On February 19th, President Obama will travel to Toluca, the capital of the state of Mexico to join President Peña Nieto of Mexico and Prime Minister Harper of Canada for the annual North American Leaders’ Summit (NALS). Touted as a trade summit, these bi- and tri-lateral talks are expected to focus on issues surrounding commerce, energy, and trade, including the now 20-year-old North American Free Trade Agreement.
However, this summit will be a missed opportunity if several key issues central to the well-being of communities across the region are not on the table. Today, LAWG joined with human rights organizations from Mexico and the United States to issue a letter to the three leaders calling for them to use these trilateral discussions as an opportunity to chart out new approaches toward immigration, economic, environmental, and security policy to better protect and promote the rights and well-being of people across North America.

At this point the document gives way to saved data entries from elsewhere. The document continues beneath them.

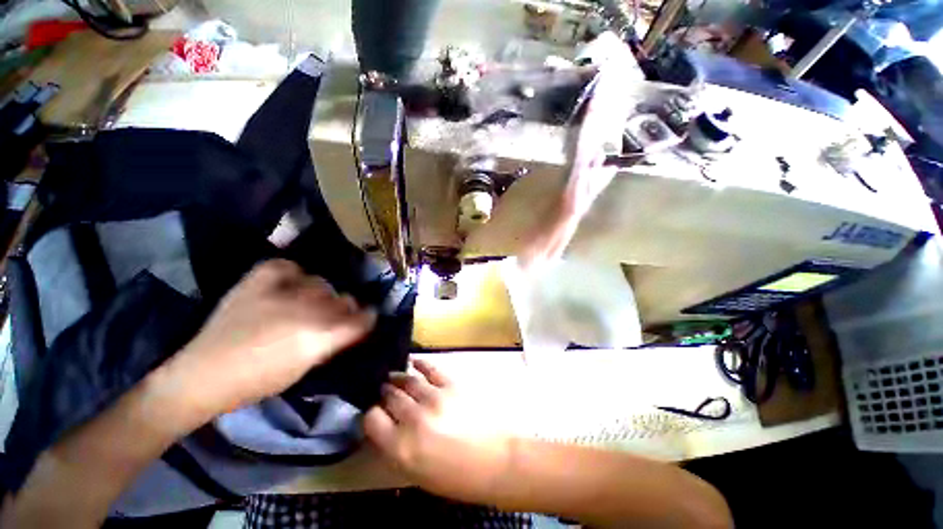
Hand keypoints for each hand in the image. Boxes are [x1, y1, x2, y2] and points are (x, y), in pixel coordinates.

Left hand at [159, 259, 376, 422]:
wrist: (203, 375)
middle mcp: (308, 309)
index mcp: (321, 335)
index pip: (363, 319)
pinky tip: (288, 286)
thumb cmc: (259, 381)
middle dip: (345, 308)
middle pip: (345, 299)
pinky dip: (293, 274)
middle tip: (334, 317)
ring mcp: (283, 292)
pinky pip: (288, 267)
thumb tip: (350, 326)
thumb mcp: (306, 366)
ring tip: (307, 303)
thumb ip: (333, 342)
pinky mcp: (258, 281)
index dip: (368, 318)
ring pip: (322, 283)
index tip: (365, 320)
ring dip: (322, 294)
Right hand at [363, 359, 515, 503]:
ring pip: (407, 380)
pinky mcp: (452, 384)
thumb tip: (385, 428)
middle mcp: (413, 419)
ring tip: (394, 377)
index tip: (375, 413)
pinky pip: (430, 369)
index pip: (371, 419)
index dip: (371, 414)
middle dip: (384, 394)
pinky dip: (420, 363)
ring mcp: (434, 397)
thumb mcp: (418, 474)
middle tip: (384, 391)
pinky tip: (414, 362)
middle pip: (389, 396)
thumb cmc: (458, 477)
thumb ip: (396, 450)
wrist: (498, 460)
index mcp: (401, 448)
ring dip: (398, 378)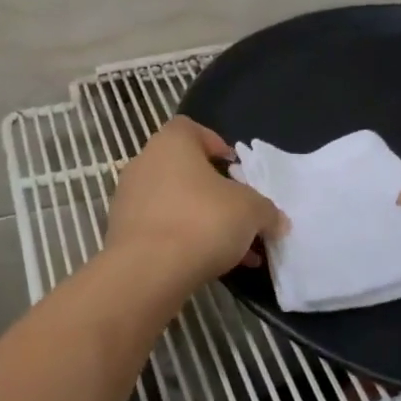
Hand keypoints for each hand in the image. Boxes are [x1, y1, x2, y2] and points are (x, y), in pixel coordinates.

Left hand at [106, 118, 288, 290]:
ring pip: (175, 203)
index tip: (235, 168)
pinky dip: (184, 241)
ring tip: (235, 250)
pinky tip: (212, 266)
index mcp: (171, 143)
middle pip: (185, 170)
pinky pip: (161, 229)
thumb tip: (277, 221)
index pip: (191, 128)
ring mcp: (129, 199)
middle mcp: (144, 163)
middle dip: (215, 192)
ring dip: (203, 221)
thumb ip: (267, 211)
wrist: (147, 272)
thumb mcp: (251, 211)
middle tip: (239, 213)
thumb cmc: (202, 221)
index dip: (215, 144)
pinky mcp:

The letter calls for action to address the harms brought by the militarization of public security, noting that the uptick in human rights violations has affected both Mexicans and non-Mexicans alike. The letter notes, “Although daily reports from the media and civil society organizations reflect a growing tally of individuals who are killed and disappeared, for the most part authorities at all levels of government fail to acknowledge these denunciations.”
The letter calls for leaders to examine the human toll of an increasingly militarized border and lack of meaningful immigration reform in the U.S. This, combined with a lack of economic opportunities and deteriorating security conditions in communities across Mexico and Central America, have spurred migrants to seek increasingly clandestine migrant routes that place them in harm’s way.
Current policies have had a particularly harmful impact on women and families. The letter notes that 31,450 Mexican women were deported from the United States in fiscal year 2012. More than just a number, these deportations can mean “family separation, the loss of the custody of their children, the inability to legally return to the United States, and challenges with reintegrating into their country of origin, navigating procedures related to the child welfare system in the United States, and gaining access to education and health care in Mexico for their U.S.-citizen children.”
This is all not to say that civil society organizations do not want a discussion of the economy at this summit. Acknowledging a “deterioration in living conditions for people in Mexico, growing marginalization and poverty,” groups call for leaders to take a look at existing economic policies and “rethink the regional economic model in a way that responds to the needs of the people, not just the economic interests of a select few.”